You also can extract the text without any formatting information, with the to_text()
method of the RtfDocument
struct.
fn main() -> Result<(), Box<dyn Error>> {
let rtf = r#"{\rtf1\ansi{\fonttbl\f0\fswiss Helvetica;}\f0\pard Voici du texte en {\b gras}.\par}"#;
let tokens = Lexer::scan(rtf)?;
let document = Parser::new(tokens)?;
let text = document.to_text();
assert_eq!(text, "Voici du texte en gras.");
}
A complete example of rtf parsing is presented below :
use rtf_parser::lexer::Lexer;
use rtf_parser::parser::Parser;
fn main() -> Result<(), Box<dyn Error>> {
let rtf_text = r#"{ \rtf1\ansi{\fonttbl\f0\fswiss Helvetica;}\f0\pard Voici du texte en {\b gras}.\par }"#;
let tokens = Lexer::scan(rtf_text)?;
let doc = Parser::new(tokens).parse()?;
assert_eq!(
doc.header,
RtfHeader {
character_set: Ansi,
color_table: ColorTable::Default(),
font_table: FontTable::from([
(0, Font { name: "Helvetica", character_set: 0, font_family: Swiss })
])
}
);
assert_eq!(
doc.body,
[
StyleBlock {
painter: Painter { font_ref: 0, font_size: 0, bold: false, italic: false, underline: false },
paragraph: Paragraph {
alignment: LeftAligned,
spacing: Spacing { before: 0, after: 0, between_line: Auto, line_multiplier: 0, },
indent: Indentation { left: 0, right: 0, first_line: 0, },
tab_width: 0,
},
text: "Voici du texte en ",
},
StyleBlock {
painter: Painter { font_ref: 0, font_size: 0, bold: true, italic: false, underline: false },
paragraph: Paragraph {
alignment: LeftAligned,
spacing: Spacing { before: 0, after: 0, between_line: Auto, line_multiplier: 0, },
indent: Indentation { left: 0, right: 0, first_line: 0, },
tab_width: 0,
},
text: "gras",
},
StyleBlock {
painter: Painter { font_ref: 0, font_size: 0, bold: false, italic: false, underline: false },
paragraph: Paragraph {
alignment: LeftAligned,
spacing: Spacing { before: 0, after: 0, between_line: Auto, line_multiplier: 0, },
indent: Indentation { left: 0, right: 0, first_line: 0, },
tab_width: 0,
},
text: ".",
},
]
);
return Ok(());
}
For now, the \bin
keyword is not taken into account. As its content is text in binary format, it can mess with the lexing algorithm, and crash the program.
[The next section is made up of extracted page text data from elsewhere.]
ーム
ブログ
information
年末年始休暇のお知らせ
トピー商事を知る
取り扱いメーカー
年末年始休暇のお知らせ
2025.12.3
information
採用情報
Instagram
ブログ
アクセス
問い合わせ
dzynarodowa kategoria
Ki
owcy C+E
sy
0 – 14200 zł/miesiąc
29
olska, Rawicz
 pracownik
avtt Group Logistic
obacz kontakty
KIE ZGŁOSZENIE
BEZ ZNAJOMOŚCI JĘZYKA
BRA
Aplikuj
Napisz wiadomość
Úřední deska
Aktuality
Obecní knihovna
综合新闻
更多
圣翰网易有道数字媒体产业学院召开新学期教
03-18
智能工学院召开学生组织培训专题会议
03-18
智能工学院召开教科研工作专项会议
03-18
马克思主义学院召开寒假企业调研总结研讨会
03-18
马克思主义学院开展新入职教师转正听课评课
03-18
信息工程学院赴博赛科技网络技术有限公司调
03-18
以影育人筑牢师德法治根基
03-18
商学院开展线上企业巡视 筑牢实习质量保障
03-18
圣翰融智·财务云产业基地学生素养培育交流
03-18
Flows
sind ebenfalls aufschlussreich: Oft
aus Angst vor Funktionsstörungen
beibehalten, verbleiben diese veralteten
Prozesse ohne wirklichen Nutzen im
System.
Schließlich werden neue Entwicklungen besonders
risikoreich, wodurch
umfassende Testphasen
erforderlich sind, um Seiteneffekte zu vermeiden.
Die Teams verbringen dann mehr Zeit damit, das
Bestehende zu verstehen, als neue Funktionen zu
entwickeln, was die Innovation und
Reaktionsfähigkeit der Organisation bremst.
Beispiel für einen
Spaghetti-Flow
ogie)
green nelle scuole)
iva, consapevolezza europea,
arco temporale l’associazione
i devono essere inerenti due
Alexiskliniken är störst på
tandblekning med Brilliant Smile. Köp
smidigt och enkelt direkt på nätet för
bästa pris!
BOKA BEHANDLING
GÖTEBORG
Future support for the binary will soon come.
The base64 images are not supported as well, but can safely be parsed.
For now, there is no comparable crates to rtf-parser
.
However, the rtf-grimoire
crate provide a similar Lexer. Here is a quick benchmark of the lexing and parsing of a 500kB rtf document.
Crate | Version | Duration |
---|---|---|
rtf-parser |
v0.3.0 | 7 ms |
rtf-grimoire (only lexing) |
v0.2.1 | 13 ms |
This benchmark has been run on an Intel MacBook Pro, with the release build.
For the rtf-parser
, most of the compute time (65 %) is spent by the lexing process. There is still lot of room for improvement.